A midi, alors que les médicaments commencent peu à peu à faire effet sur mon crâne, il m’appelle pour voir comment je vais et décide qu’il nous prendra quelque chose à dîner en rentrant ce soir.


Je réussis à me lever du lit deux heures après son coup de fil. Je fais l’effort de ranger un peu, puis je prends une douche et engloutis des céréales avant de retourner me coucher dans la chambre et de m’endormir presqu’aussitôt.


Quand je me réveille plusieurs heures plus tard à en croire les étoiles dans le ciel, je sursaute littéralement en voyant Ty, assis sur une chaise en face du lit dans le noir.


Moi : Bébé ?


Il tourne la tête vers moi et je remarque son air préoccupé. Sa veste gît sur le sol près de lui, il a desserré sa cravate et remonté les manches de sa chemise. Il a un bout de papier en main qu’il n’arrête pas de triturer. Il a l’air tellement désabusé. Qu’est-ce qui se passe ?


Moi : Qu’est-ce que tu as ?


Ty : Heart…


Je me lève et m’approche de lui mais il me repousse alors que je veux poser la main sur sa joue.


Ty : Depuis quand est-ce que tu le sais ?


Moi (en fronçant les sourcils) : Depuis quand est-ce que je sais quoi bébé ?
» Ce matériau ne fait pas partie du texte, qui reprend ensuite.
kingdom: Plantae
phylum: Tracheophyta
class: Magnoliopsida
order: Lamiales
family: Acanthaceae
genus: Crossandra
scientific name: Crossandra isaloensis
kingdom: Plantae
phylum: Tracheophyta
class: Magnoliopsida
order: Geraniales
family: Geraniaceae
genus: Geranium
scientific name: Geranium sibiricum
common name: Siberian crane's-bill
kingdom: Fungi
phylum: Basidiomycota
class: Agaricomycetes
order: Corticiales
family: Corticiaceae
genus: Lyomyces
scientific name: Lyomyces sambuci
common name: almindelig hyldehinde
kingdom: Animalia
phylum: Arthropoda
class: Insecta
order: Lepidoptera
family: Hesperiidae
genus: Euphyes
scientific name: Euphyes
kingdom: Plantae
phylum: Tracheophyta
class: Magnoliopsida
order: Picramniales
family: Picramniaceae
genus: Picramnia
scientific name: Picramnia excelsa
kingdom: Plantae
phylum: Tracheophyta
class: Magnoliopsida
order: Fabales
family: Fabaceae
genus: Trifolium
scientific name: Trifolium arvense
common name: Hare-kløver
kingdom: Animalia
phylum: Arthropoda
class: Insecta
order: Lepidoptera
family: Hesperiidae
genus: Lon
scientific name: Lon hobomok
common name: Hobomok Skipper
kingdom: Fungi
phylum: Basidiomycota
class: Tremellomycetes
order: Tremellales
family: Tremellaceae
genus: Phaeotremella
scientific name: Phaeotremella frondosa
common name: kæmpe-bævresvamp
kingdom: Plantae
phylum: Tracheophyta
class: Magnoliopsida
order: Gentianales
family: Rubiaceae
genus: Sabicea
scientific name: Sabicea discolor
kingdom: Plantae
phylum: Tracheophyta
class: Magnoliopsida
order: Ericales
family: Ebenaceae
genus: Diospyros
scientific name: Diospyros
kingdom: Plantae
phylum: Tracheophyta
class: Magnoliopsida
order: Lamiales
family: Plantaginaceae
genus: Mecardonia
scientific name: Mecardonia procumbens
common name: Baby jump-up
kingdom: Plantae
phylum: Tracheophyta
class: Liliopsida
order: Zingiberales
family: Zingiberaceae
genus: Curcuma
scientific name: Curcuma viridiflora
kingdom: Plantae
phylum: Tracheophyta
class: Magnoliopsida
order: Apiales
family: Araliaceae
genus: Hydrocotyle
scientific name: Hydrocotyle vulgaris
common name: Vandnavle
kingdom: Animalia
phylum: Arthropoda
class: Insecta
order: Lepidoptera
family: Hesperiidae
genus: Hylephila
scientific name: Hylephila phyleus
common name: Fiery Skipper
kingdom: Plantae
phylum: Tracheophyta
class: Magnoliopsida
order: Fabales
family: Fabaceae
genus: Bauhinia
Il me tend la feuille qu’il a en main et se lève de sa chaise. Il se met à faire les cent pas dans la chambre tandis que je lis la lettre qu’il m’a remise.


Eh merde ! C’est une lettre du cancérologue que j’ai vu. Je lui avais bien dit que je ne voulais pas suivre de thérapie pour la tumeur mais il avait insisté pour quand même me faire faire des analyses plus poussées.


Moi : Babe


Ty : Depuis quand Heart ?


Moi : Quatre mois. Je l’ai su en même temps que pour le bébé.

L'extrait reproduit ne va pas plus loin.